Under the current terms of the Merger Agreement, if Investor breaches its covenant to consummate the merger, and Meadow Valley terminates the Merger Agreement on account of such breach, Meadow Valley believes that it will, as its sole and exclusive remedy, have the right to a reverse termination fee in an amount equal to 2.5% of the aggregate merger consideration, or approximately $1.5 million, plus reimbursement of certain expenses. Under the current terms of the Merger Agreement, if Investor terminates the Merger Agreement on account of the alleged matter contained in its letter and prevails on its position, as its sole and exclusive remedy, Investor would be entitled to a termination fee in an amount equal to 4.5% of the aggregate merger consideration, or approximately $2.5 million, plus reimbursement of certain expenses.

Forward-Looking Statements

Certain statements in this release are forward-looking statements within the meaning of the Private Securities Litigation Reform Act of 1995. Such statements are based on current expectations, estimates and projections about the Company's business and its proposed acquisition by Investor based, in part, on assumptions made by management. These statements, including statements regarding the possible termination of the merger agreement and the prospect of amendments thereto, are not guarantees of future performance and involve risks and uncertainties that are difficult to predict. Therefore, actual outcomes and results may differ materially from what is expressed or forecasted in such forward-looking statements due to numerous factors. Such forward-looking statements speak only as of the date on which they are made and Meadow Valley does not undertake any obligation to update any forward-looking statement to reflect events or circumstances after the date of this release, except as may be required by law.

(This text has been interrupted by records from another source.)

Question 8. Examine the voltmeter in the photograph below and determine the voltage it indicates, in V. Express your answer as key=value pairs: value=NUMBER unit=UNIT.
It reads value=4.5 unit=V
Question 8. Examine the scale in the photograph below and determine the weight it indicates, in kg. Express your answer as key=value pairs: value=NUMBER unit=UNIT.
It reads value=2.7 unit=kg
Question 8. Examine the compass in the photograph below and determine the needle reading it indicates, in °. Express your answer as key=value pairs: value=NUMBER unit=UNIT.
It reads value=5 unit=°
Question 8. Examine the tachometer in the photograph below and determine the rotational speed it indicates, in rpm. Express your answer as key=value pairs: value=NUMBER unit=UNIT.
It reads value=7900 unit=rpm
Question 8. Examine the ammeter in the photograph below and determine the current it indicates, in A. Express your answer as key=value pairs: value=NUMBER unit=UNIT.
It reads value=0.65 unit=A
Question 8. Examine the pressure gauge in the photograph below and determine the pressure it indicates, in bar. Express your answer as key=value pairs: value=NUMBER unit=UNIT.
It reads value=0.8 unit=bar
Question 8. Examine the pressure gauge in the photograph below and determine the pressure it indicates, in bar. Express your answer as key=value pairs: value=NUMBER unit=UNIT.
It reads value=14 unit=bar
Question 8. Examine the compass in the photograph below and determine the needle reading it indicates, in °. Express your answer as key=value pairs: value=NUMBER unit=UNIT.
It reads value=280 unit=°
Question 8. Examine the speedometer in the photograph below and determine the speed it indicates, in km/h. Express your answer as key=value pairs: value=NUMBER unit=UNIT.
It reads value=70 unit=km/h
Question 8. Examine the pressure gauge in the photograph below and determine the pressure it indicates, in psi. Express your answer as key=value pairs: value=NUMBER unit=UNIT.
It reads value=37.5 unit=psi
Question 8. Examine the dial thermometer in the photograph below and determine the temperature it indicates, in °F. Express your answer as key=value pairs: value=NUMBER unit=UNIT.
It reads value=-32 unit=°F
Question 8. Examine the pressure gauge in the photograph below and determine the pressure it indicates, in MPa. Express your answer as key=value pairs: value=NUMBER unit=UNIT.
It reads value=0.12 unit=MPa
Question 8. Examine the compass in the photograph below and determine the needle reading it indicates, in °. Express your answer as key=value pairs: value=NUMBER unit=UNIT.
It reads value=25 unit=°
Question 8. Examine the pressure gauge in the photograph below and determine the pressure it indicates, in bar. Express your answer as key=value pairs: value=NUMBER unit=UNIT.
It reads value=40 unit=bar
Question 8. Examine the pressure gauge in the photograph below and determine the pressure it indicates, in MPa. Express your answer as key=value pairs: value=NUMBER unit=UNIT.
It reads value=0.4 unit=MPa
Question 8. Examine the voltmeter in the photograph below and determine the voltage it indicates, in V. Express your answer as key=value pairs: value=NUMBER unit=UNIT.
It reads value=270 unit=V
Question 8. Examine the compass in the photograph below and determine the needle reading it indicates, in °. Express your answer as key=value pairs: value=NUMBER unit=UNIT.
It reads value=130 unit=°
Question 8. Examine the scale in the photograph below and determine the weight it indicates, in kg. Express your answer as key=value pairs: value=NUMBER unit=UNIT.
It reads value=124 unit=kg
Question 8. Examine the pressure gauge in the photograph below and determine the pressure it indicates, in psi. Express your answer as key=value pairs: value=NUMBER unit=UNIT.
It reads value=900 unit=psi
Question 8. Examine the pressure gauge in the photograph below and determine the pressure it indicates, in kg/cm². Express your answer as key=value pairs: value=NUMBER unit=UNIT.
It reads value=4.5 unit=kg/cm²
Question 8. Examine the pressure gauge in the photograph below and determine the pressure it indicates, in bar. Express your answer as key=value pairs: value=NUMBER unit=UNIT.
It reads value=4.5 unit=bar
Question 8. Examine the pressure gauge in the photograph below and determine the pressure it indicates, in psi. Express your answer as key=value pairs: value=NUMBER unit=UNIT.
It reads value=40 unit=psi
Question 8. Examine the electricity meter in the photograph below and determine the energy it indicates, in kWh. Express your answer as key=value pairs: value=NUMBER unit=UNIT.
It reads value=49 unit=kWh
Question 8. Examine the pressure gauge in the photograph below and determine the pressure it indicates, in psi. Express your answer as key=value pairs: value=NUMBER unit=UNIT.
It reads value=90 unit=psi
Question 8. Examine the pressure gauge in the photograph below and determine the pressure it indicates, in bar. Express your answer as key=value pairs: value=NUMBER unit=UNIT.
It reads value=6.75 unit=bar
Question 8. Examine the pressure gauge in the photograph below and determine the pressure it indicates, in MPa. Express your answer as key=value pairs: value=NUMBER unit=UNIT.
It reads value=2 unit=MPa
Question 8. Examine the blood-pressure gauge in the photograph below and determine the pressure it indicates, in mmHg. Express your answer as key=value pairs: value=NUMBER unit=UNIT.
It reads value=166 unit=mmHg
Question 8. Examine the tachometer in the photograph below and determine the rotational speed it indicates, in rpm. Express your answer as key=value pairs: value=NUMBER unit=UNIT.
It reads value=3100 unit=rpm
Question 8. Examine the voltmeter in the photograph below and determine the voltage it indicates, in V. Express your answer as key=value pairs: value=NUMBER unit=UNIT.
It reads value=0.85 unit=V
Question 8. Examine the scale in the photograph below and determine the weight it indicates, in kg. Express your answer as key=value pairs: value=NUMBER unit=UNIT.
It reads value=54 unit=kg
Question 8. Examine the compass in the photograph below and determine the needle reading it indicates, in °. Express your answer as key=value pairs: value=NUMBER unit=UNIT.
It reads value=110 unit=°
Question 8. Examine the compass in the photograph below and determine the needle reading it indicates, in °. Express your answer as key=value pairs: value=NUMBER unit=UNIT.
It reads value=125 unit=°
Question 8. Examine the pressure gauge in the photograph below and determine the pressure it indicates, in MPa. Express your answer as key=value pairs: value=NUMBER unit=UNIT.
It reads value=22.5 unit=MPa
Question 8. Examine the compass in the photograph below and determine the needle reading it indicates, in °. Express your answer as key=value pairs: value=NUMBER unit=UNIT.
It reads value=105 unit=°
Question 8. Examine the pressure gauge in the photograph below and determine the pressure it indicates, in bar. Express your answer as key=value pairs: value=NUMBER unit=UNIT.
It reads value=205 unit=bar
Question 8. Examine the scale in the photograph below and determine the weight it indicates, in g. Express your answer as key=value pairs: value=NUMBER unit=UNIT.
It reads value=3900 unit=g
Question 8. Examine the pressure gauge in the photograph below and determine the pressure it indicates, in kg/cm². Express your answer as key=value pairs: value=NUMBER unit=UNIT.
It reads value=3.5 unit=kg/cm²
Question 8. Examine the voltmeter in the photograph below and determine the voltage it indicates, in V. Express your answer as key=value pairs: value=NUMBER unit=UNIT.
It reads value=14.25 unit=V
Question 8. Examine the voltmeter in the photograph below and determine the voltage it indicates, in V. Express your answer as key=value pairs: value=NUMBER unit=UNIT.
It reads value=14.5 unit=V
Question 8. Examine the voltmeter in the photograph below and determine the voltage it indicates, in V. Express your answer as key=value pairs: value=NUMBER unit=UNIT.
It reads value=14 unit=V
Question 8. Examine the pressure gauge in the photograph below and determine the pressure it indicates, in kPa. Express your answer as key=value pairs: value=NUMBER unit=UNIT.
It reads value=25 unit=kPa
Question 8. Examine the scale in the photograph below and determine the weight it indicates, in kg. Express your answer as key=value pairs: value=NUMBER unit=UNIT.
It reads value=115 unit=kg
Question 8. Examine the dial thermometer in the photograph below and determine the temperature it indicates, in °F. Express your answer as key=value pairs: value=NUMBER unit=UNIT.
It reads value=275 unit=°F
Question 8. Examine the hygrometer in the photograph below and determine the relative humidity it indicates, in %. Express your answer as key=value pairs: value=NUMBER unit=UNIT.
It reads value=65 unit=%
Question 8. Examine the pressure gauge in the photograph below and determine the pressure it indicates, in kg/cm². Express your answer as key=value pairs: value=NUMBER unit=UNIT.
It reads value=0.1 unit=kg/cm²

Additional Information and Where to Find It

In connection with the proposed transaction, a definitive proxy statement of Meadow Valley and other materials will be filed with the SEC. WE URGE INVESTORS TO READ THE PROXY STATEMENT AND THESE OTHER MATERIALS CAREFULLY AND IN THEIR ENTIRETY WHEN THEY BECOME AVAILABLE BECAUSE THEY WILL CONTAIN IMPORTANT INFORMATION ABOUT MEADOW VALLEY AND THE PROPOSED TRANSACTION. Investors will be able to obtain free copies of the proxy statement (when available) as well as other documents filed with the SEC containing information about Meadow Valley at http://www.sec.gov, the SEC's free internet site. Free copies of Meadow Valley's SEC filings are also available on Meadow Valley's internet site at http://www.meadowvalley.com. Furthermore, investors may obtain free copies of Meadow Valley's SEC filings by directing such request to Meadow Valley Corporation, Attn: Corporate Secretary, 4602 East Thomas Road, Phoenix, Arizona 85018 or by requesting the same via telephone at (602) 437-5400.

Participants in the Solicitation

Meadow Valley and its executive officers and directors may be deemed, under SEC rules, to be participants in the solicitation of proxies from Meadow Valley's stockholders with respect to the proposed transaction. Information regarding the officers and directors of Meadow Valley is included in its Annual Report on Form 10-K/A filed with the SEC on April 29, 2008. MORE DETAILED INFORMATION REGARDING THE IDENTITY OF POTENTIAL PARTICIPANTS, AND THEIR DIRECT OR INDIRECT INTERESTS, BY SECURITIES HOLDINGS OR OTHERWISE, WILL BE SET FORTH IN THE PROXY STATEMENT AND OTHER MATERIALS TO BE FILED WITH THE SEC IN CONNECTION WITH THE PROPOSED TRANSACTION.